KXBB
- Cienega Springs, Arizona; United States;
- Frequency: 101.7 MHz
- Branding: Badass Blues

Programming
- Format: The Only Blues Format in Arizona

Ownership
- Owner: Sanford and Terry Cohen; (River Rat Radio, LLC);
- Sister stations: KDMM, KPKR

Technical information
- Licensing authority: FCC
- Facility ID: 198736
- Class: B1
- ERP: 1,650 watts
- HAAT: 200 meters (660 ft)
- Transmitter coordinates: 34°18′39″N 114°10′11″W﻿ / ﻿34.31083°N 114.16972°W

Links
- Public license information: Public file; LMS;
- Webcast: Listen Live
- Website: Official Website

= KXBB =

Radio station in Cienega Springs, Arizona covering Colorado River Communities

KXBB (101.7 FM) is a radio station licensed to serve the community of Cienega Springs, Arizona. Its coverage area stretches from Quartzsite to Parker to Parker Dam to Lake Havasu City, Arizona. The station is known as Badass Blues and features the only 24 hour all blues format in Arizona. KXBB is owned by Sanford and Terry Cohen, through licensee River Rat Radio, LLC, and are the creators of the Badass Blues playlist. The station streams on dozens of websites, primarily on www.TheBlues101.com and is a member of the Memphis, TN based Blues Foundation.
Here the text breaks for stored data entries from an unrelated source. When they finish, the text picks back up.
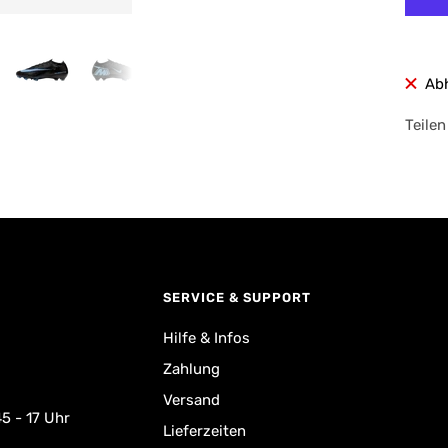
Ab
Teilen
SERVICE & SUPPORT
Hilfe & Infos
Zahlung
Versand
5 - 17 Uhr
Lieferzeiten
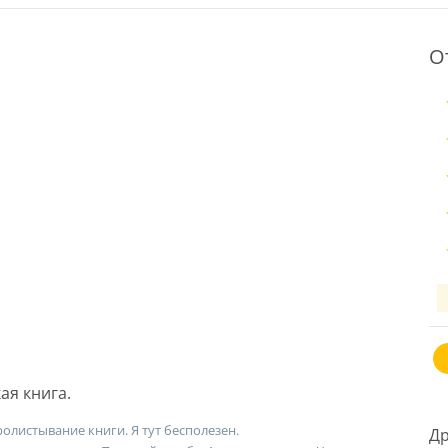
О
ая книга.
олистывание книги. Я тут бесполезен.
Др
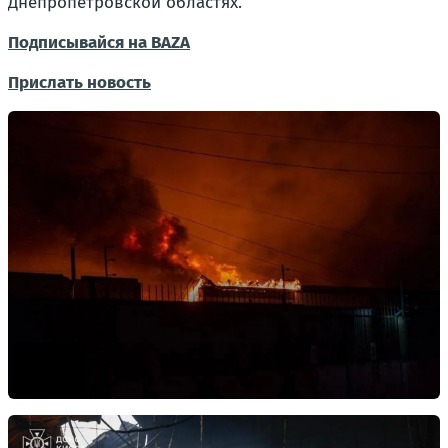
Днепропетровской областях.
Подписывайся на BAZA
Прислать новость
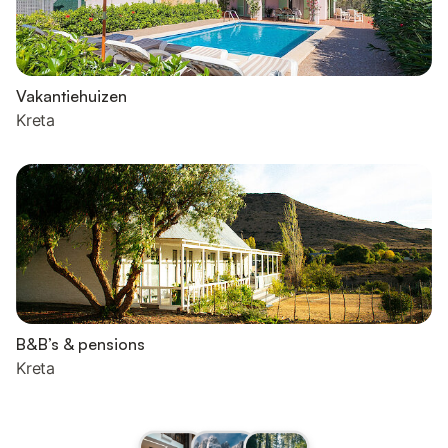
Vakantiehuizen
Kreta
B&B’s & pensions
Kreta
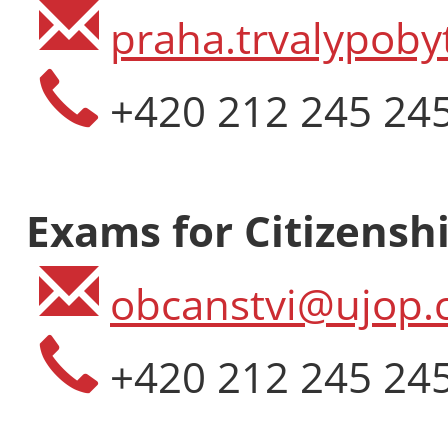
praha.trvalypoby
+420 212 245 24
Exams for Citizenshi
obcanstvi@ujop.c
+420 212 245 24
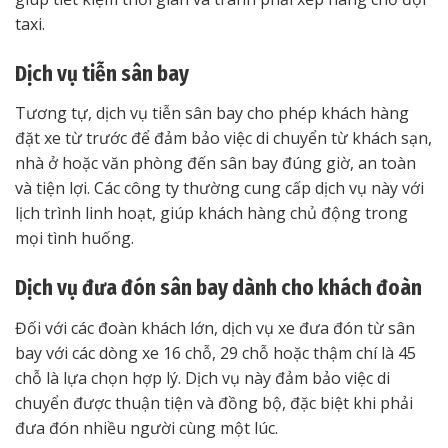
taxi.
Dịch vụ tiễn sân bay
Tương tự, dịch vụ tiễn sân bay cho phép khách hàng
đặt xe từ trước để đảm bảo việc di chuyển từ khách sạn,
nhà ở hoặc văn phòng đến sân bay đúng giờ, an toàn
và tiện lợi. Các công ty thường cung cấp dịch vụ này với
lịch trình linh hoạt, giúp khách hàng chủ động trong
mọi tình huống.
Dịch vụ đưa đón sân bay dành cho khách đoàn
Đối với các đoàn khách lớn, dịch vụ xe đưa đón từ sân
bay với các dòng xe 16 chỗ, 29 chỗ hoặc thậm chí là 45
chỗ là lựa chọn hợp lý. Dịch vụ này đảm bảo việc di
chuyển được thuận tiện và đồng bộ, đặc biệt khi phải
đưa đón nhiều người cùng một lúc.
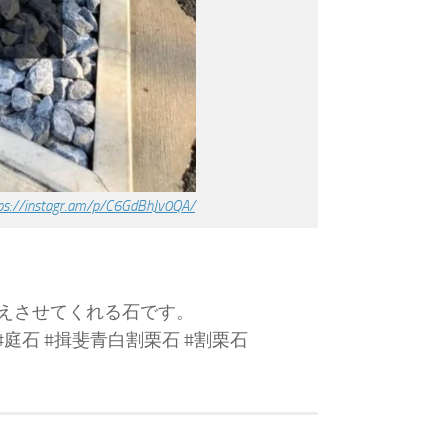
ps://instagr.am/p/C6GdBhJv0QA/
えさせてくれる石です。
 #庭石 #揖斐青白割栗石 #割栗石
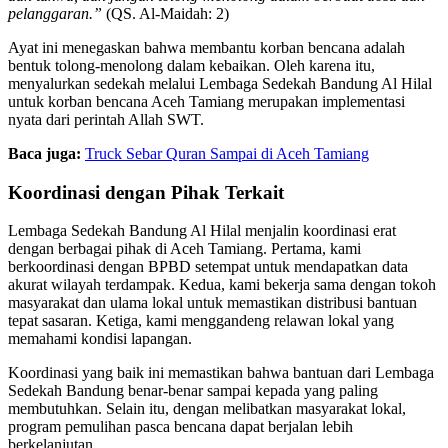
pelanggaran.”
(QS. Al-Maidah: 2)
Ayat ini menegaskan bahwa membantu korban bencana adalah
bentuk tolong-menolong dalam kebaikan. Oleh karena itu,
menyalurkan sedekah melalui Lembaga Sedekah Bandung Al Hilal
untuk korban bencana Aceh Tamiang merupakan implementasi
nyata dari perintah Allah SWT.
Baca juga:
Truck Sebar Quran Sampai di Aceh Tamiang
Koordinasi dengan Pihak Terkait
Lembaga Sedekah Bandung Al Hilal menjalin koordinasi erat
dengan berbagai pihak di Aceh Tamiang. Pertama, kami
berkoordinasi dengan BPBD setempat untuk mendapatkan data
akurat wilayah terdampak. Kedua, kami bekerja sama dengan tokoh
masyarakat dan ulama lokal untuk memastikan distribusi bantuan
tepat sasaran. Ketiga, kami menggandeng relawan lokal yang
memahami kondisi lapangan.
Koordinasi yang baik ini memastikan bahwa bantuan dari Lembaga
Sedekah Bandung benar-benar sampai kepada yang paling
membutuhkan. Selain itu, dengan melibatkan masyarakat lokal,
program pemulihan pasca bencana dapat berjalan lebih
berkelanjutan.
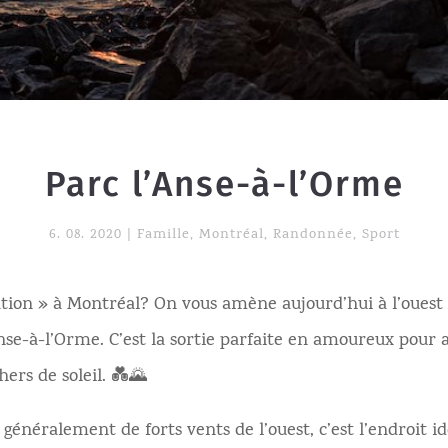
Parc l’Anse-à-l’Orme
6. 08. 2020
|
Famille
,
Montréal
,
Randonnée
,
Sport
ion » à Montréal? On vous amène aujourd’hui à l’ouest d
Anse-à-l’Orme. C’est la sortie parfaite en amoureux pour a
ers de soleil. 💑🌄
 généralement de forts vents de l’ouest, c’est l’endroit i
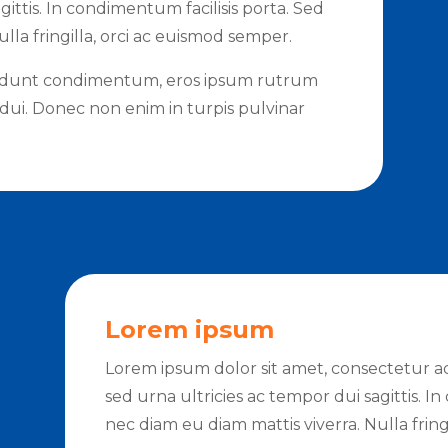
gittis. In condimentum facilisis porta. Sed
lla fringilla, orci ac euismod semper.
cidunt condimentum, eros ipsum rutrum
c dui. Donec non enim in turpis pulvinar
Lorem ipsum
Lorem ipsum dolor sit amet, consectetur ad
sed urna ultricies ac tempor dui sagittis. I
nec diam eu diam mattis viverra. Nulla fring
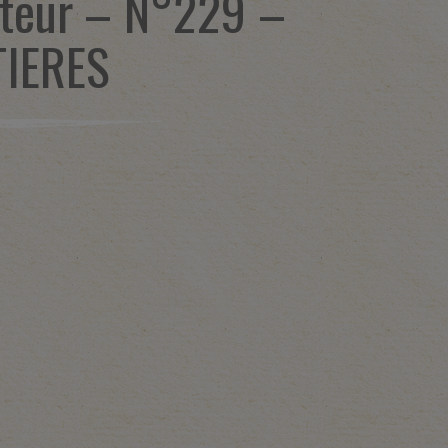
teur – N°229 –
TIERES
1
Sanford Cohen sits on the board of directors of the Arizona Blues Hall of Fame.

KXBB is a member of the Parker, Lake Havasu City and Needles, CA Chambers of Commerce and supports the Lake Havasu Marine Association and Lake Havasu Hospitality Association.

The station was assigned the KXBB call letters by the Federal Communications Commission on January 7, 2019.